I’ve looked at some commentary that claims Virgil is anti-war, but it just looks like me that he doesn’t gloss over the ugliness of war. And that he clearly thinks it’s virtuous to avoid it if you can. I haven’t read the Illiad. Does that make war look cleaner or more desirable than the Aeneid?
I’ve never quite understood how realism in depicting war is supposed to negate the reasons people have to fight them sometimes. Or negate that fighting in a war can be heroic and virtuous.
Influence of the Immortals
Juno disobeys Jupiter’s commands to leave the Trojans alone out of anger and pride. Over and over and over again. And she doesn’t just hurt the Trojans: she also destroys her so-called favorites. Amata kills herself. Turnus dies in battle. As far as I can tell, the gods may play favorites with some humans, but in general, they (Juno is by far the worst in the Aeneid, but she is by no means the only immortal who acts like this) don’t seem to care about human beings at all.
And in the end, Juno wins.
Jupiter says:
Sister of Jupiter Indeed you are, and Saturn’s other child, To feel such anger, stormy in your breast. But come, no need; put down this fit of rage. I grant your request. -- Translated by Robert Fitzgerald
Troy is dead, the Trojan language is dead. The only thing she can’t do is to actually destroy the bloodline of Aeneas and all his Trojans. But Jupiter never had the power to allow that anyway. That was always a matter of the fates.
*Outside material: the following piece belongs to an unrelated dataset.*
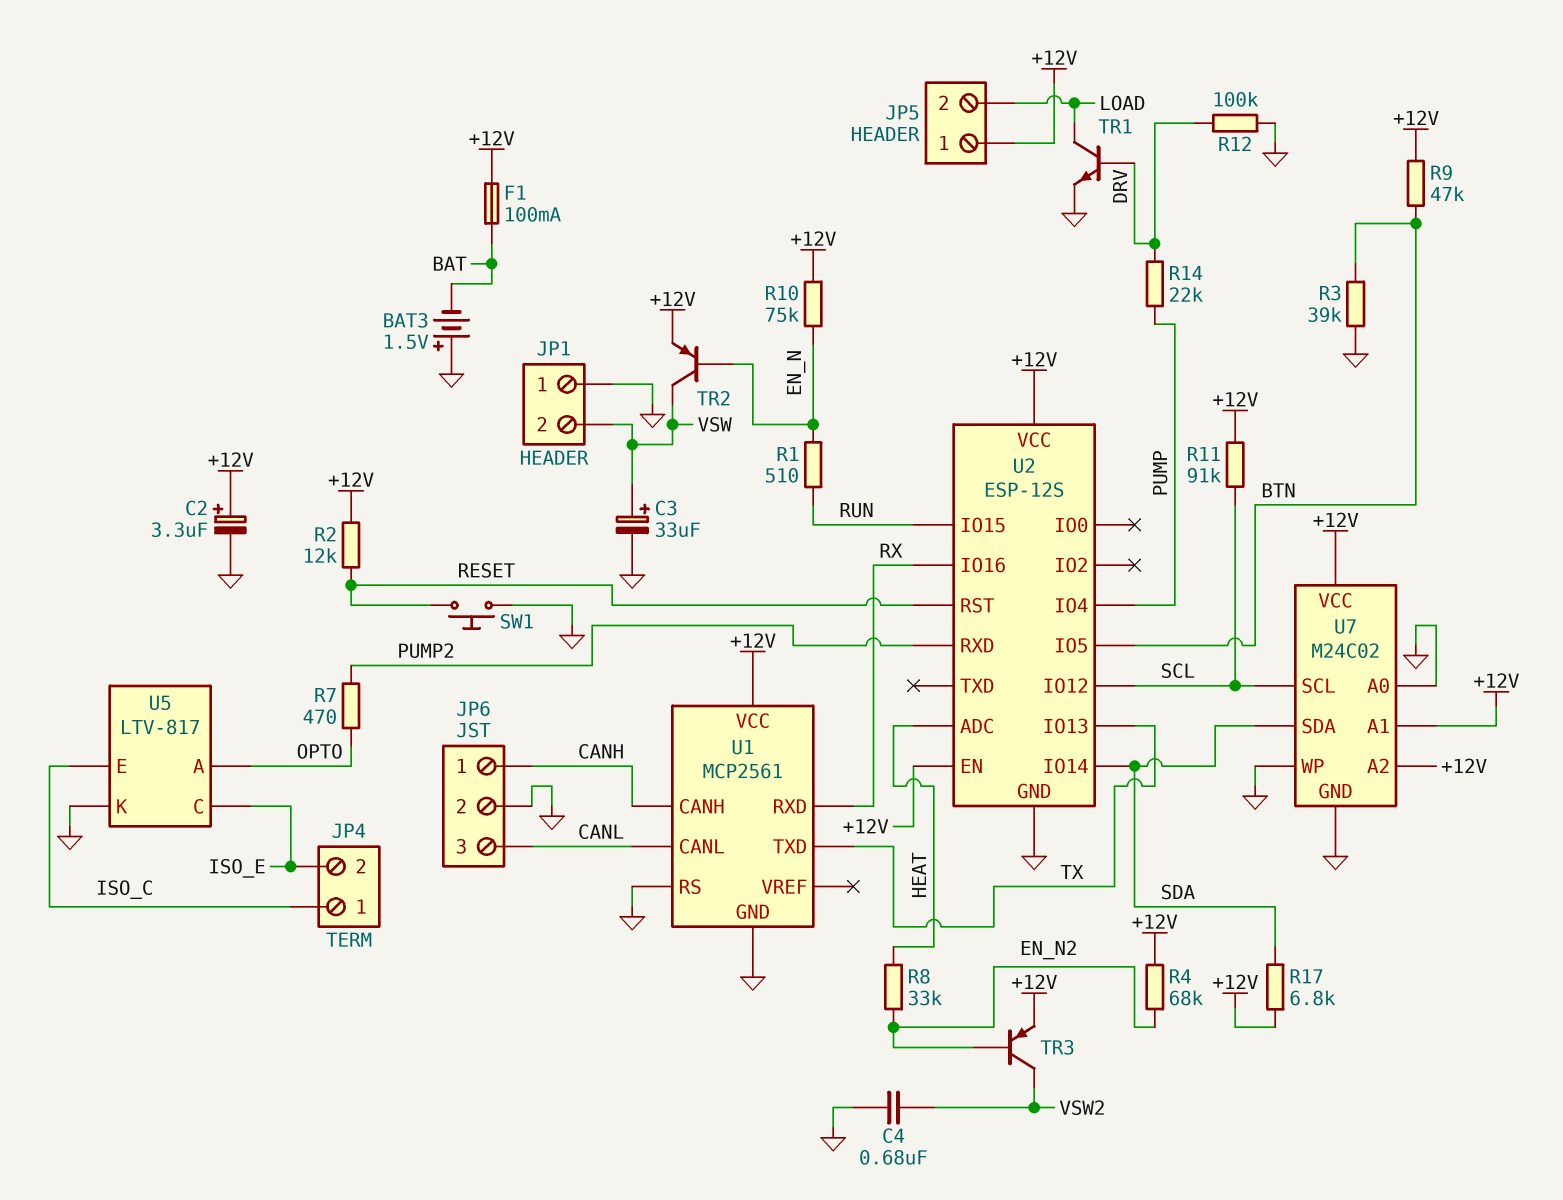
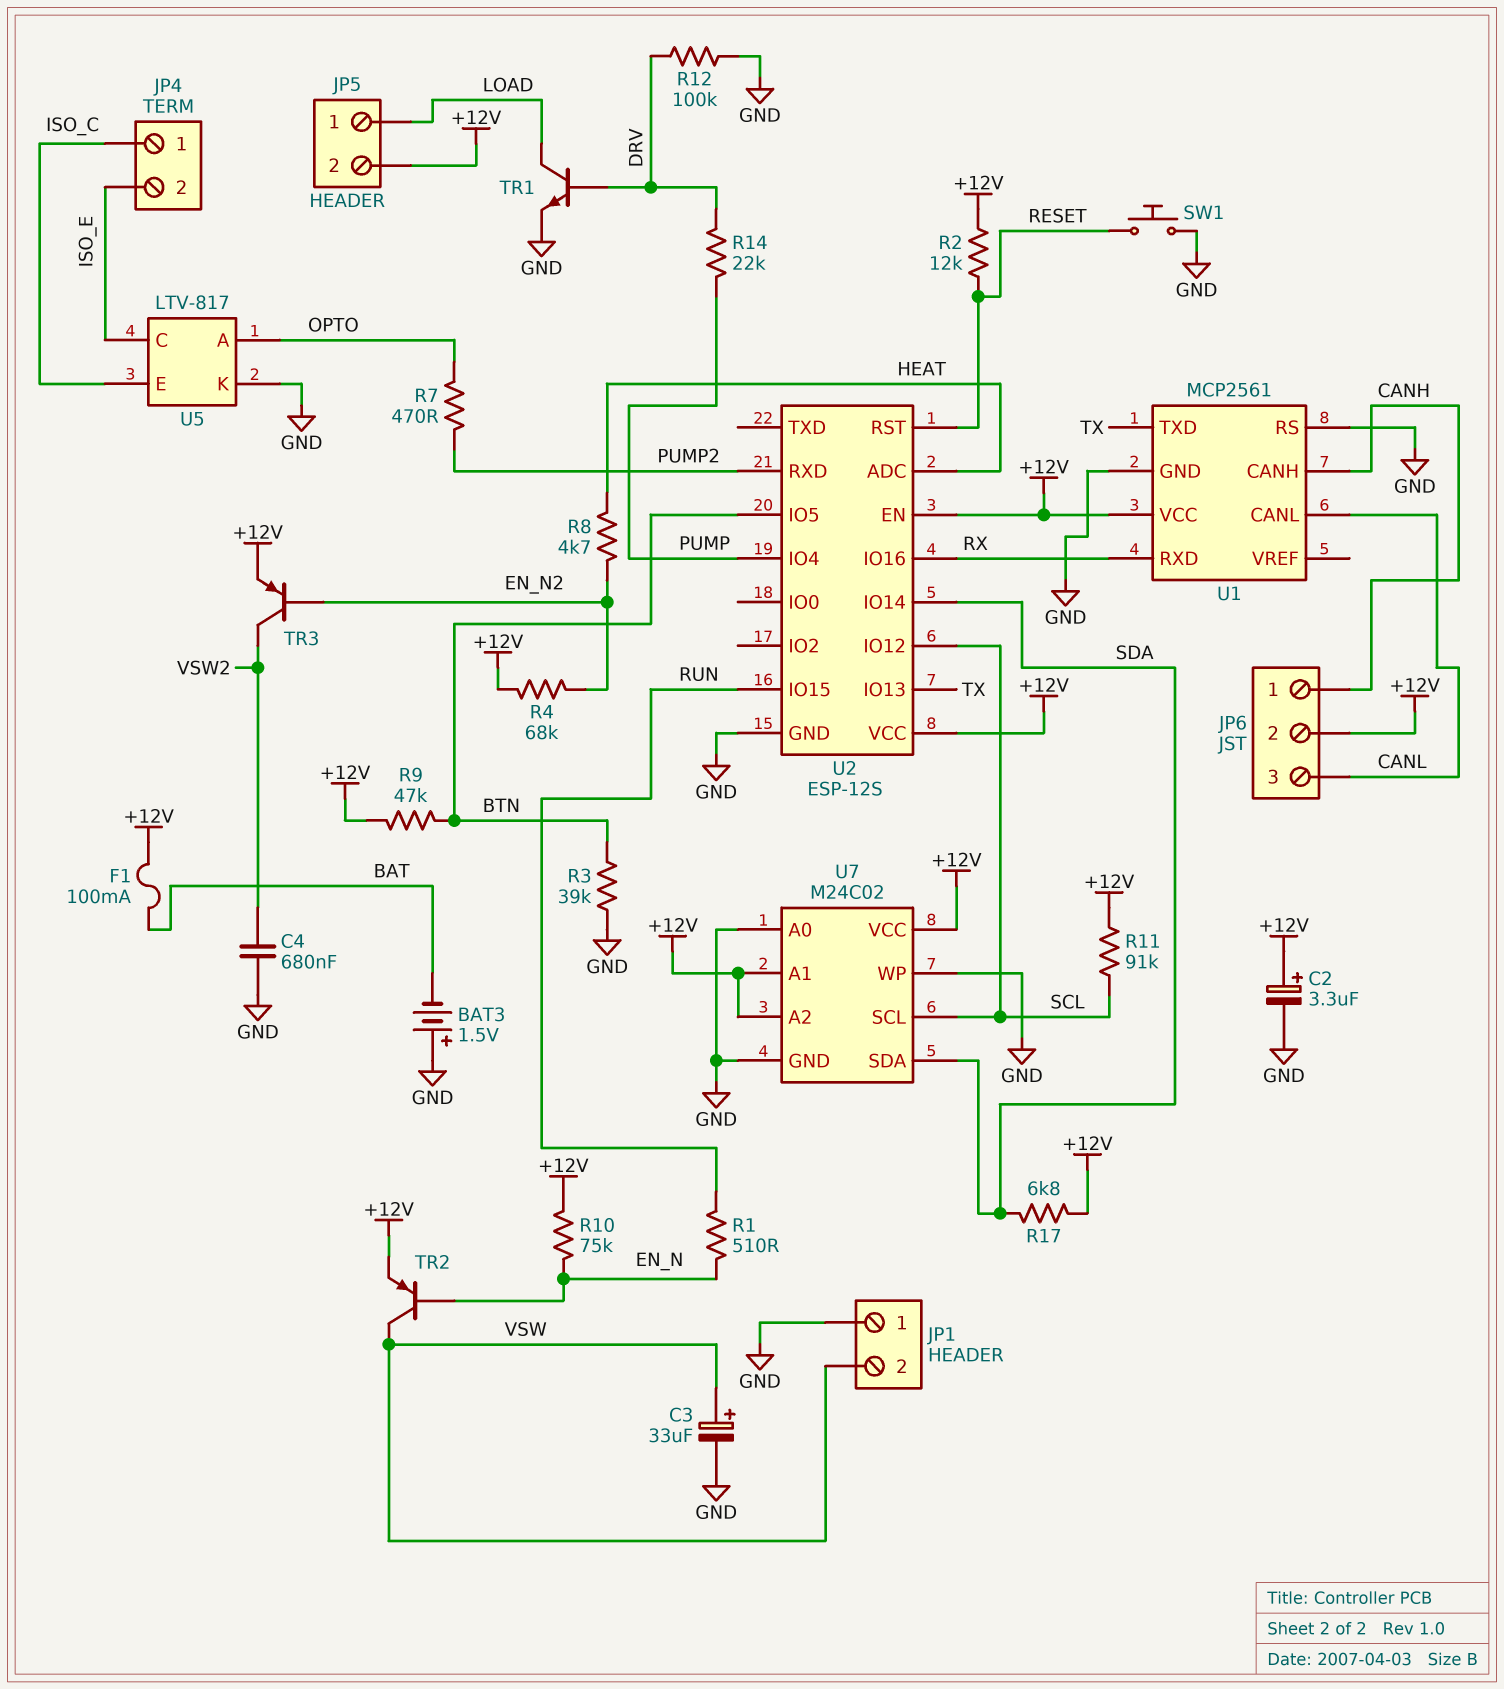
JP5 pin 1: +12V -> LOAD
JP5 pin 2: LOAD -> +12V
JP6 pin 2: GND -> +12V
R8: 33k (EN_N2, HEAT) -> 4.7k (EN_N2, HEAT)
Finally, all the way through, Aeneas never failed to sacrifice to Juno at the appropriate times. And Jupiter points out how devout the Romans will be at giving her honor and worship. Which appears to be true. The Archaic Triad of Jupiter, Mars and Quirinus, by the time of Augustus, has been replaced by the Capitoline Triad of Jupiter, Juno, and Minerva.
Left Unfinished
One of the main things that Virgil had to solve was how to connect the Trojans to Rome while at the same time explaining why the Trojans didn’t actually establish a new Troy, but were absorbed completely into the Latins. And he wanted to do this without using the obvious explanation: the Trojans were conquered by the Latins.
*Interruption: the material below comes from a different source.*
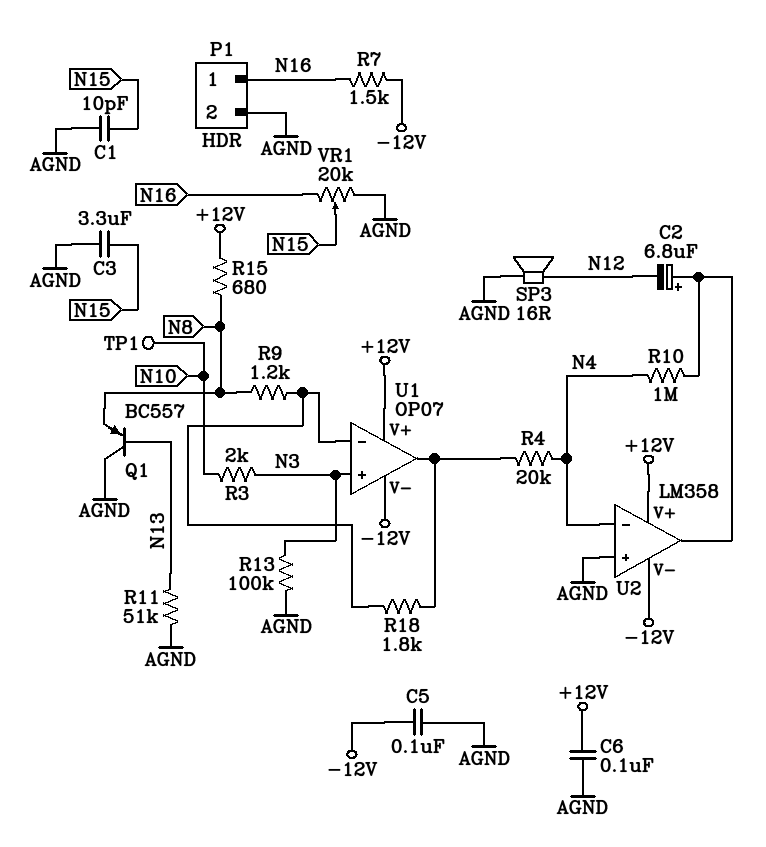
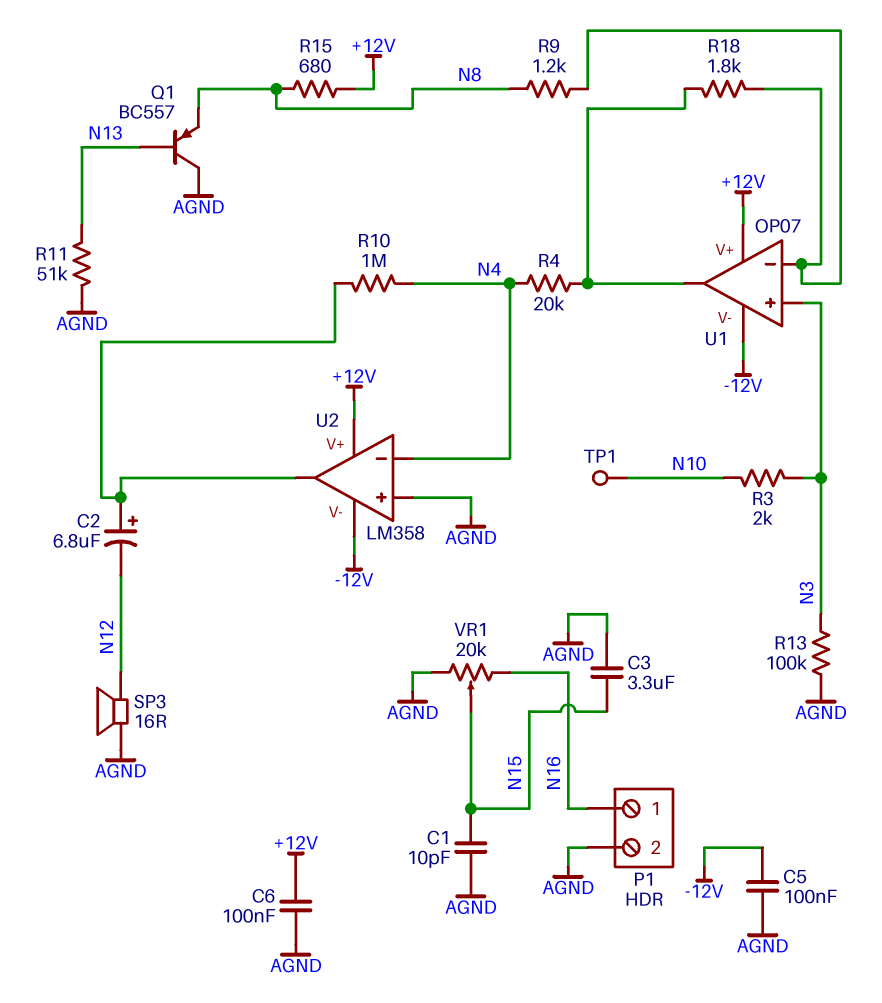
R7: 1.5k (-12V, N16) -> none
In the end, the explanation is that the gods forced them to. And since the Trojans were pious and obeyed the gods, they accepted it. And that’s where Virgil broke off the story.
Aeneas has killed Turnus. We seem to need to see how the Trojans became Latin, when Virgil has made crystal clear that the Trojans won, they won fairly and at great cost, despite having the divine scales weighted against them. Aeneas has proposed, from the very beginning, treating the Latins as equals. But according to the conversation between Jupiter and Juno, somehow he’s going to accept giving up the Trojan name and customs; i.e. being less than equals. How does that work?
My First Century Soldiers
Aeneas is pious enough to do that, but it still really rankles. And I can see it affecting my first century AD soldiers under Augustus that way as well.
I also makes me think of the cis-Alpine Gauls, who Julius Caesar completely wiped out, culturally if not genetically. Is Virgil somehow painting the Trojans as a prototype for what happened to the Gauls?
Mary- I'll be thinking of "To feel such anger, stormy in your breast" for a while this week. Hope you're well this week. Cheers, -Thalia
The Illiad stylizes a cultural mode of war that was long gone before Homer's time. Assuming he was a single person, Homer likely lived centuries after the best-evidenced archaeology and historical records that seem to possibly relate to his narrative. Infantry combat had probably not changed much, but the chariot had gone out of use, and individual combats were less common by the 6C BC. Greeks were always hopeless at siegecraft, however. In fact, that is the real reason it took ten years to defeat Troy.